++++ Page text ++++

Watches are made up of a few components, a trigger, a input, a transform, a condition and a action. The trigger describes how often a watch should be run, for now it only supports cron like scheduling, but eventually it might also support other types of triggers. The input describes what sort of data should be fed into a watch, which comes in the form of an elastic query for the most part. The transform allows the results to be modified or cleaned before running the condition check on the results, this is useful if you want to run scripts to update or change the data. A condition incidates when a watch should perform an action, and can as simple as a comparision between two values, to running a script to determine the condition. Finally, a set of actions is given for when the condition is triggered, each action will be invoked on each true condition.

As indicated above, we want to try and build a watch that alerts us on the basic metrics from metric beat. So lets look at what data metricbeat sends to elastic…

Output from Metricbeat

Metricbeat is an agent that reads and sends metric data to a couple of different destinations, the standard one is elasticsearch, but you could also send to logstash, kafka or a file. Configuring and managing metric beat is not really covered in this article, but elasticsearch does provide excellent documentation around metric beat. When you start looking at the results from metric beat, you could feel a little overwhelmed. The field data is pretty well described and matches what you would expect. For our alerts we are interested in the metricset.module: system events. In particular, memory data is available under metricset.name: memory.

Here is an example of the memory json, as you can see it contains a set of fields that describes the memory usage at a particular time.

"system": {
  "memory": {
    "free": 20283392,
    "actual": {
      "free": 7004405760,
      "used": {
        "pct": 0.5923,
        "bytes": 10175463424
      }
    },
    "swap": {
      "total": 1073741824,
      "used": {
        "bytes": 477364224,
        "pct": 0.4446
      },
      "free": 596377600
    },
    "total": 17179869184,
    "used": {
      "bytes": 17159585792,
      "pct": 0.9988
    }
  }
}

The next section describes the queries to get the metric sets from the index…

Elastic Queries

The query that will retrieve all of the memory metrics from the metric beat index is given below.

GET metricbeat-*/_search
{
  "query": {
    "bool": {
      "must": [
        { "match": {"metricset.module": "system"} },
        { "match": {"metricset.name": "memory"} }
      ]
    }
  }
}

We could be fancier about it, but for the most part this will provide the simpliest options and help us use the watch for the more complicated stuff. You can replace “memory” with “cpu” or “filesystem” to get different metrics. Also, you could get a lot of details around processes if you want from the “process” metricsets, but this is beyond what we are trying to achieve in this example.

The First Watch

Our first watch will be pretty simple, and really it will tell us when our free memory is less than 2 gigs. You can create a watch either in kibana via the watches in the kibana options, or via the API endpoint. Either way, you will need to provide the watch as a json configuration given below

{
  "trigger": {
    "schedule": {
      "interval": "30m"
    }
  },
  "input": {
    "search": {
      "request": {
        "search_type": "query_then_fetch",
        "indices": [
          "metricbeat-*"
        ],
        "types": [],
        "body": {
          "query": {
            "bool": {
              "must": [
                {
                  "match": {
                    "metricset.module": "system"
                  }
                },
                {
                  "match": {
                    "metricset.name": "memory"
                  }
                },
                {
                  "range": {
                    "system.memory.free": {
                      "lte": "2000000000"

++++

▸ **Exercise directions**:
Answer from the watches article:
(a) What kind of scheduling does a watch trigger currently support?
(b) Besides elasticsearch, which destinations can Metricbeat send data to?
(c) What interval does the first watch's schedule use?

++++ Provided records ++++

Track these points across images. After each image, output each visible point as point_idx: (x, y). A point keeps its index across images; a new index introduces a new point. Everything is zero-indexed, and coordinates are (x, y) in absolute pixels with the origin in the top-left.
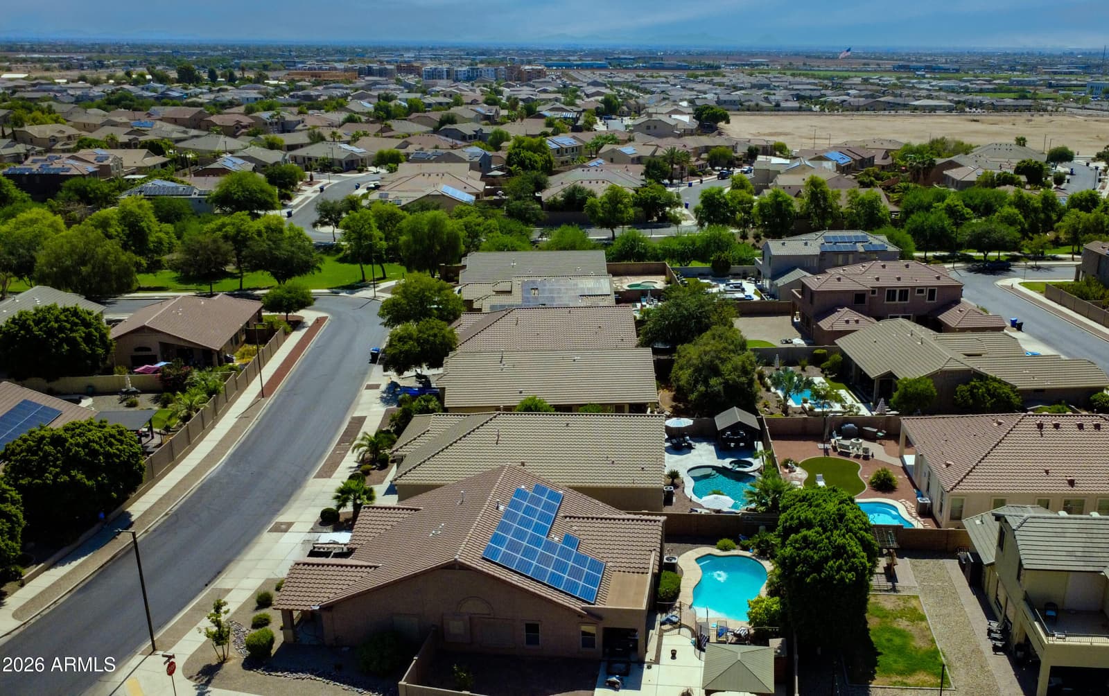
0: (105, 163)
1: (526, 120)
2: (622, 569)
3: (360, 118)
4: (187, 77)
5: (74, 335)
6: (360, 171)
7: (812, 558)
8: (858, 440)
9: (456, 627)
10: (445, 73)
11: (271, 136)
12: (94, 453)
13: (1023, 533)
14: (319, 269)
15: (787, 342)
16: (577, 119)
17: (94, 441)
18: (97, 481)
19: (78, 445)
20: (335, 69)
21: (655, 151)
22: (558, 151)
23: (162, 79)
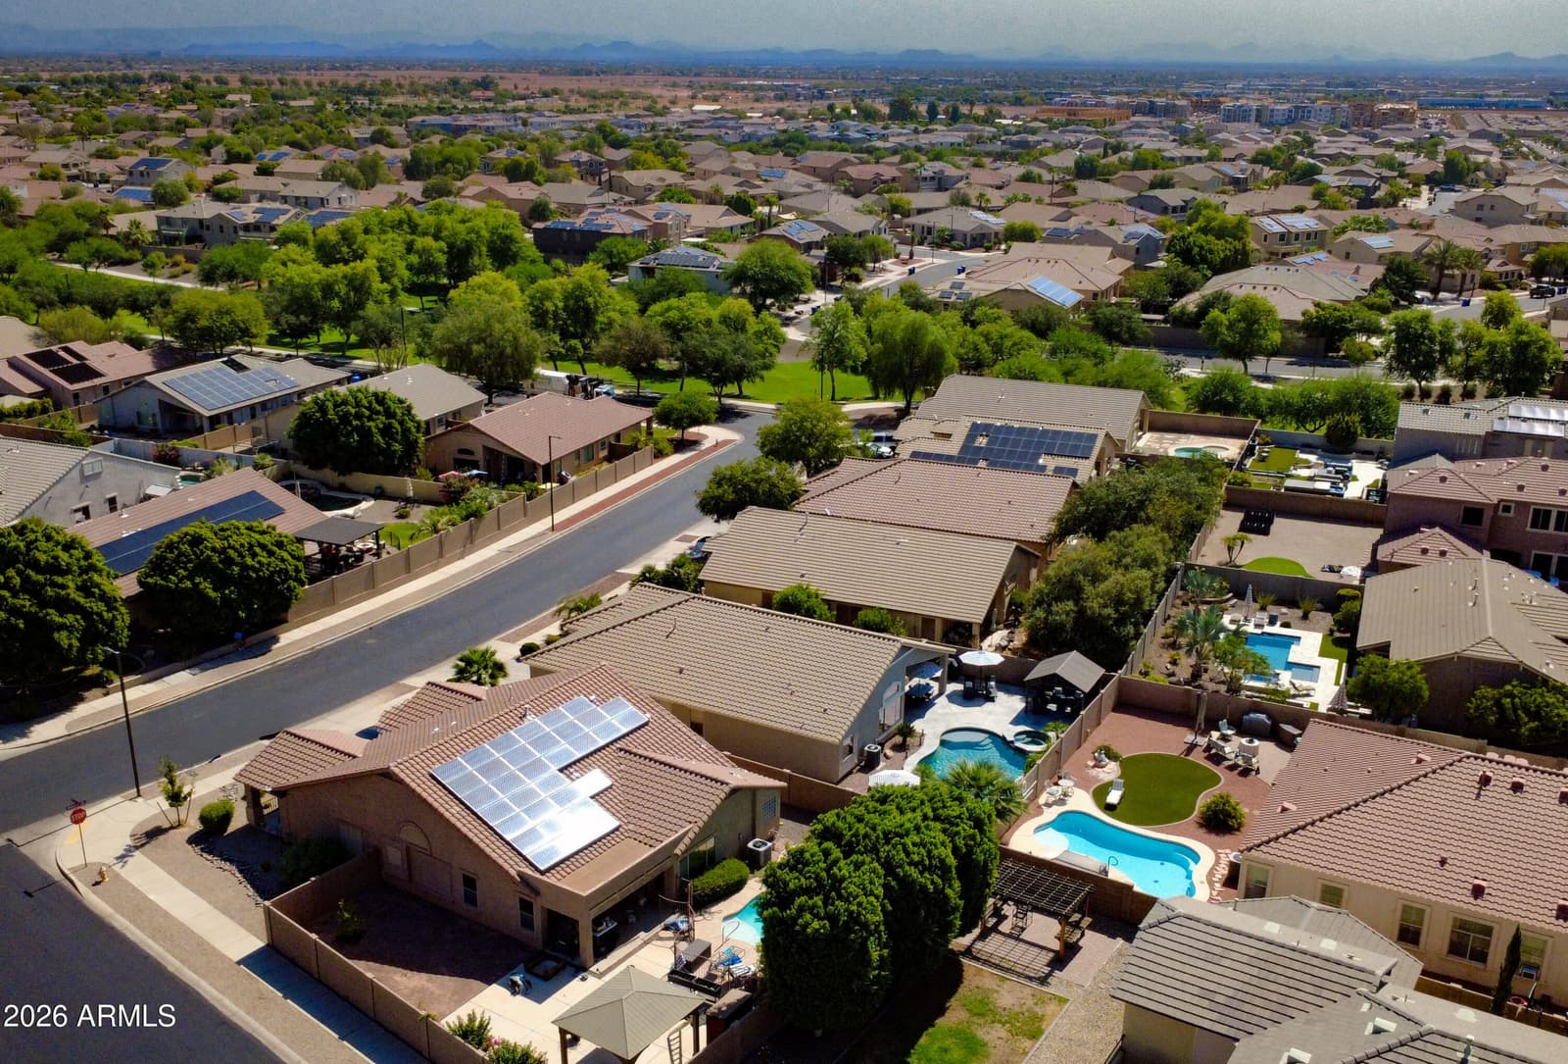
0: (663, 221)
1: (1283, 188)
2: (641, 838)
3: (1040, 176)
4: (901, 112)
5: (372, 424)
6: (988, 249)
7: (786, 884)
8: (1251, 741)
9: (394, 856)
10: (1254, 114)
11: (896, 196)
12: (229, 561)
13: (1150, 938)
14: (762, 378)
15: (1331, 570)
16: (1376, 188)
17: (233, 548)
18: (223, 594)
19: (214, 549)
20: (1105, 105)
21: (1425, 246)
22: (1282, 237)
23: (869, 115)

++++
++++ Provided records ++++

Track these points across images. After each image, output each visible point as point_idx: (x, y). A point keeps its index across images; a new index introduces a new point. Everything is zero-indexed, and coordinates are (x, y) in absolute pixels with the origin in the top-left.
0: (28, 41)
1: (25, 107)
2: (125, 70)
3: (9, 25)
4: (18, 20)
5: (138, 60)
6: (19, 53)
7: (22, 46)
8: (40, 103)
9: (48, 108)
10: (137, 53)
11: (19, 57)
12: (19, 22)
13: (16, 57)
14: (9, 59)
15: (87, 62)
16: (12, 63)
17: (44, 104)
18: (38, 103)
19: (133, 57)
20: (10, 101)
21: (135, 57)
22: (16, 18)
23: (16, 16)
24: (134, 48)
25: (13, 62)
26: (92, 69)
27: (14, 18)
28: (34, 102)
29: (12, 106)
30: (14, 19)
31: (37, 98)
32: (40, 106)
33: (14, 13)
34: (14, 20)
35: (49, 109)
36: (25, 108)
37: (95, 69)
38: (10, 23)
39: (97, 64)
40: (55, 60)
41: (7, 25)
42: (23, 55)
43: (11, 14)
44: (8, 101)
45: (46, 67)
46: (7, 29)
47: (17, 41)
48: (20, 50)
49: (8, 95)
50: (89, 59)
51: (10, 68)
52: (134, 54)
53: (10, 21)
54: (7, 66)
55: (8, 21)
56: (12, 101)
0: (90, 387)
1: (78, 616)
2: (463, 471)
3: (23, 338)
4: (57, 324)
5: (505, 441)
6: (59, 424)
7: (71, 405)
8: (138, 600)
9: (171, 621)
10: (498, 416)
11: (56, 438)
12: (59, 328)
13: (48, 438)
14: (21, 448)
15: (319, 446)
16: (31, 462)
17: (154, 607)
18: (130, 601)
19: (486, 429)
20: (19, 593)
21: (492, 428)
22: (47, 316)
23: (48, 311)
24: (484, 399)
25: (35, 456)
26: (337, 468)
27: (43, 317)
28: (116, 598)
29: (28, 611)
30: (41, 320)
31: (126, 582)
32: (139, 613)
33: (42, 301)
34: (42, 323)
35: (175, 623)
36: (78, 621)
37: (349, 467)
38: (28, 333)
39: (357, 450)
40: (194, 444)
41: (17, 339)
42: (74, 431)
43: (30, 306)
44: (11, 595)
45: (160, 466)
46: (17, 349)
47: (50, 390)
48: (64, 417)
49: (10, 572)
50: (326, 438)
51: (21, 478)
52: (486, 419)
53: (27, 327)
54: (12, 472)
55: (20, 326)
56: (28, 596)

++++

▸ **Solved problem**:
(a) Cron-like scheduling.
(b) Logstash, kafka or a file.
(c) 30m.